The computer, once a tool for scientists, is becoming a collaborator
It's not just a tool serving science anymore. It's becoming a part of the science.
Computerworld - Computer science -- it's not just about hardware and software anymore.
It's about oceans, stars, cancer cells, proteins and networks of friends. Ken Birman, a computer science professor at Cornell University, says his discipline is on the way to becoming "the universal science," a framework underpinning all others, including the social sciences.
An extravagant claim from someone with a vested interest? The essence of Birman's assertion is that computers have gone from being a tool serving science -- basically an improvement on the slide rule and abacus -- to being part of the science. Consider these recent developments:
"Systems biologists" at Harvard Medical School have developed a "computational language" called "Little b" for modeling biological processes. Going beyond the familiar logical, arithmetic and control constructs of most languages, it reasons about biological data, learns from it, and incorporates past learning into new models and predictors of cells' behaviors. Its creators call it a "scientific collaborator."

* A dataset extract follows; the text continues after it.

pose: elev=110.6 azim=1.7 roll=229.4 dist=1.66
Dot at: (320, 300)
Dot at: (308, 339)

Microsoft Research (MSR) is supporting a U.S.-Canadian consortium building an enormous underwater observatory on the Juan de Fuca Plate off the coast of Washington state. Project Neptune will connect thousands of chemical, geological and biological sensors on more than 1,000 miles of fiber-optic cables and will stream data continuously to scientists for as long as a decade. Researchers will be able to test their theories by looking at the data, but software tools that MSR is developing will search for patterns and events not anticipated by scientists and present their findings to the scientists.
Last year, researchers from Harvard Medical School and the University of California, San Diego, used statistical analysis to mine heart-disease data from 12,000 people in the Framingham Heart Study and learned that obesity appears to spread via social ties. They were able to construct social networks by employing previously unused information about acquaintances that had been gathered solely for the purpose of locating subjects during the 32-year study.

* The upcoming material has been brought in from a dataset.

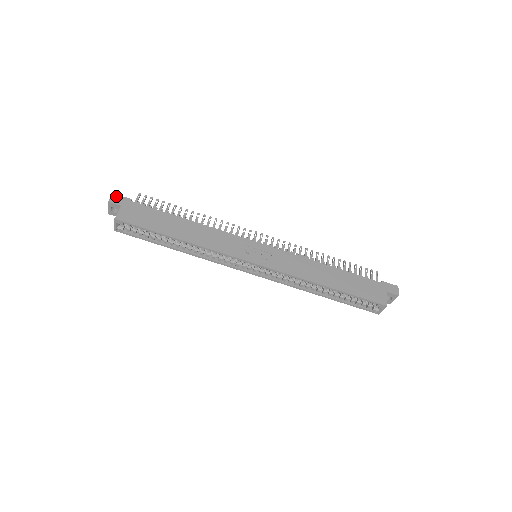
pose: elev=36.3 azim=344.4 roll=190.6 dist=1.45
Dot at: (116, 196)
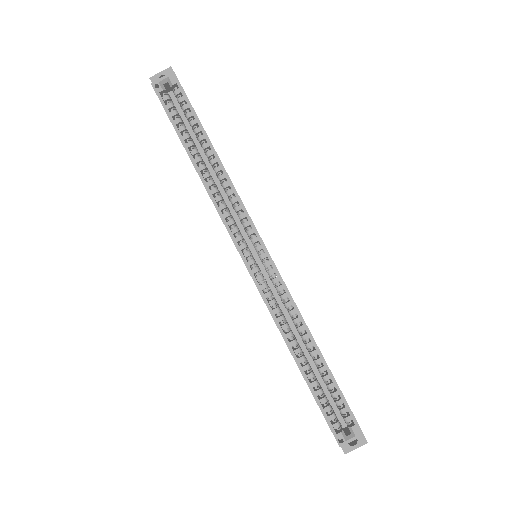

Computer scientists and plant biologists at Cornell developed algorithms to build and analyze 3-D maps of tomato proteins. They discovered the "plumping" factor that is responsible for the evolution of the tomato from a small berry to the big fruit we eat today. Researchers then devised an algorithm for matching 3-D shapes and used it to determine that the tomato-plumping gene fragment closely resembles an oncogene associated with human cancers. That work would have taken decades without computer science, researchers say.